Cancer-Associated Venous Thromboembolism Is Common

Since the early observations by Trousseau and others, the strong association between malignancy and development of VTE has been confirmed in multiple retrospective and observational prospective studies. The estimated annual incidence of VTE in patients with cancer is 0.5%, compared with 0.1% in the general population. During the clinical course of cancer, the cumulative incidence of symptomatic VTE has been reported to be approximately 15%, with a range of 3.8% to 30.7%. It has been estimated that up to one-fifth of all patients with VTE have an underlying cancer. As a group, malignancies are associated with a fourfold to sevenfold increase in VTE, with a 28-fold increase in risk of VTE in certain types of cancer. Researchers from the Netherlands observed a sevenfold increase in risk of VTE among patients with malignancy compared with persons without cancer. In a large population-based study, the presence of a malignant neoplasm was associated with an odds ratio (OR) of 6.5 for VTE compared with control subjects without cancer. In addition, incidental asymptomatic VTE is noted on routine imaging in 1.5% to 6.3% of patients.
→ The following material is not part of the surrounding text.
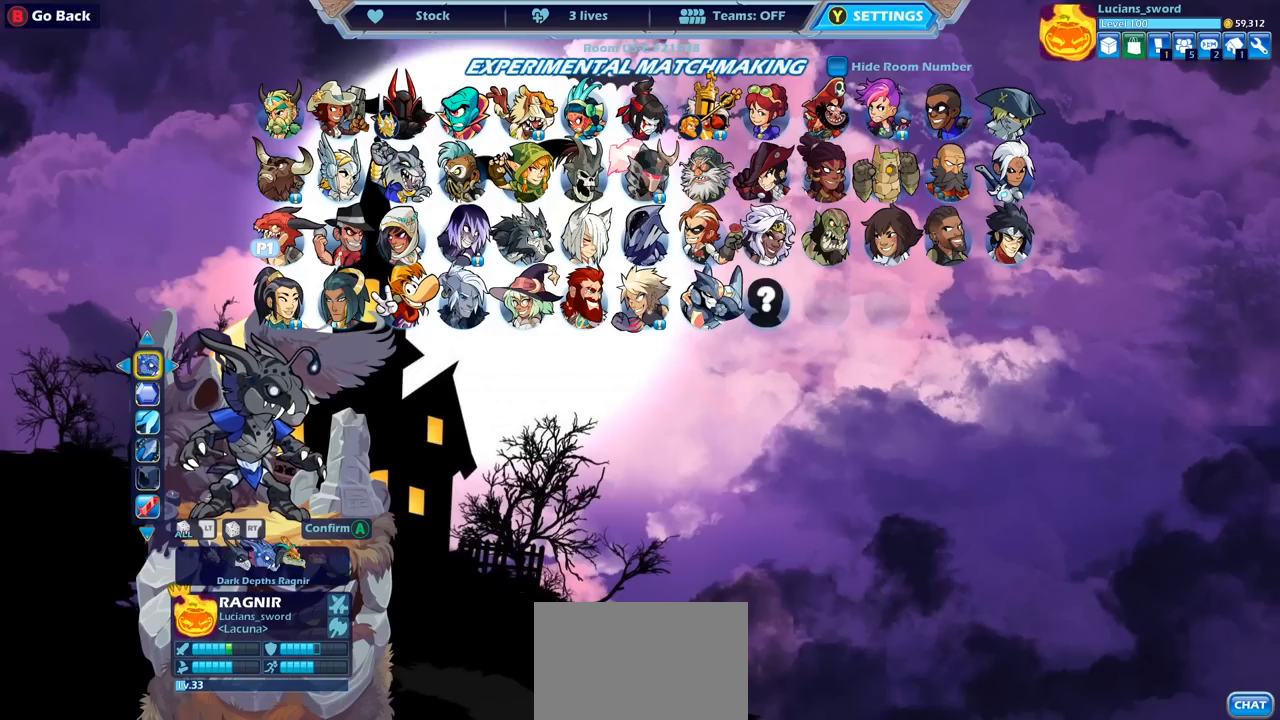
{"buttons": [], "left_stick": "center", "right_stick": "center", "events": [[150, "DPAD_DOWN", "down"], [233, "DPAD_DOWN", "up"], [367, "DPAD_LEFT", "down"], [450, "DPAD_LEFT", "up"]]}
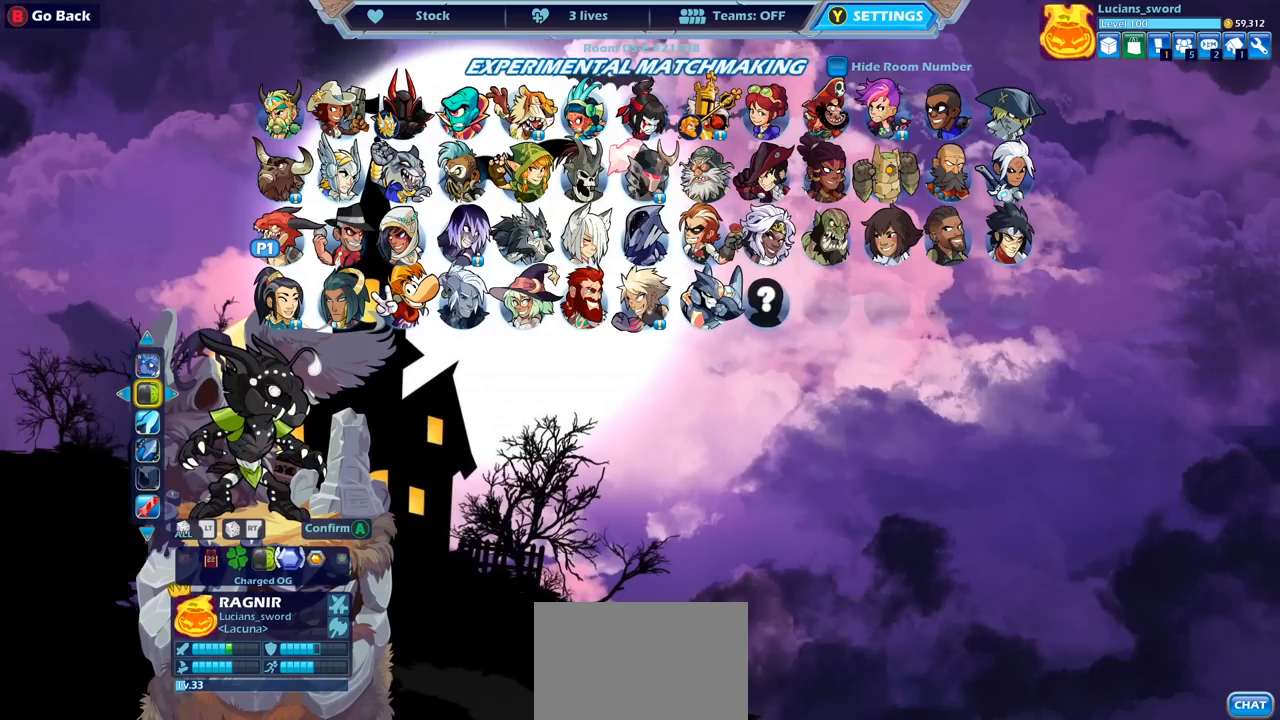
{"buttons": [], "left_stick": "center", "right_stick": "center", "events": []}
The incidence of VTE is not uniformly distributed among different cancer types. In general, pancreatic, gastric, brain, ovarian, renal, and hematologic malignancies have been associated with a higher risk of VTE, whereas cancers of the head and neck, breast, prostate, and esophagus are associated with lower VTE rates ( Fig. 33.1 ). However, because of the higher incidence and prevalence of lung, colon, prostate, and breast cancers, these malignancies are associated with the highest absolute number of VTEs. The histologic type and extent of the malignancy also influence VTE risk. For example, lung adenocarcinoma is associated with a greater risk of VTE than is squamous cell carcinoma of the lung. Metastatic cancers are more likely to be associated with VTE than are localized malignancies. For the most common cancer types, the relative risk (RR) of symptomatic VTE has been estimated to be fourfold to more than twentyfold higher for metastatic malignancies. Even within the same patient with cancer, VTE risk varies throughout the course of the person's disease because of effects of other intrinsic and extrinsic factors such as cancer stage, surgery and length of anesthesia, chemotherapeutic and hormonal therapies, age, the presence of indwelling central venous catheters (CVCs), immobilization, inherited thrombophilia, a previous personal history of VTE, and infections. The first year after cancer diagnosis, and especially the first few months, is particularly associated with the development of VTE, although the risk of VTE remains elevated for many years after the initial cancer diagnosis. Blom and colleagues noted an adjusted OR for VTE of 53.5 (95% confidence interval [CI], 8.6–334.3) during the first 3 months after cancer diagnosis, with a subsequent reduction to 14.3 (95% CI, 5.8–35.2) 3 to 12 months after diagnosis, and a reduction to 3.6 (95% CI, 2.0–6.5) 1 to 3 years after diagnosis, but the increased VTE risk persisted for 15 years after cancer diagnosis.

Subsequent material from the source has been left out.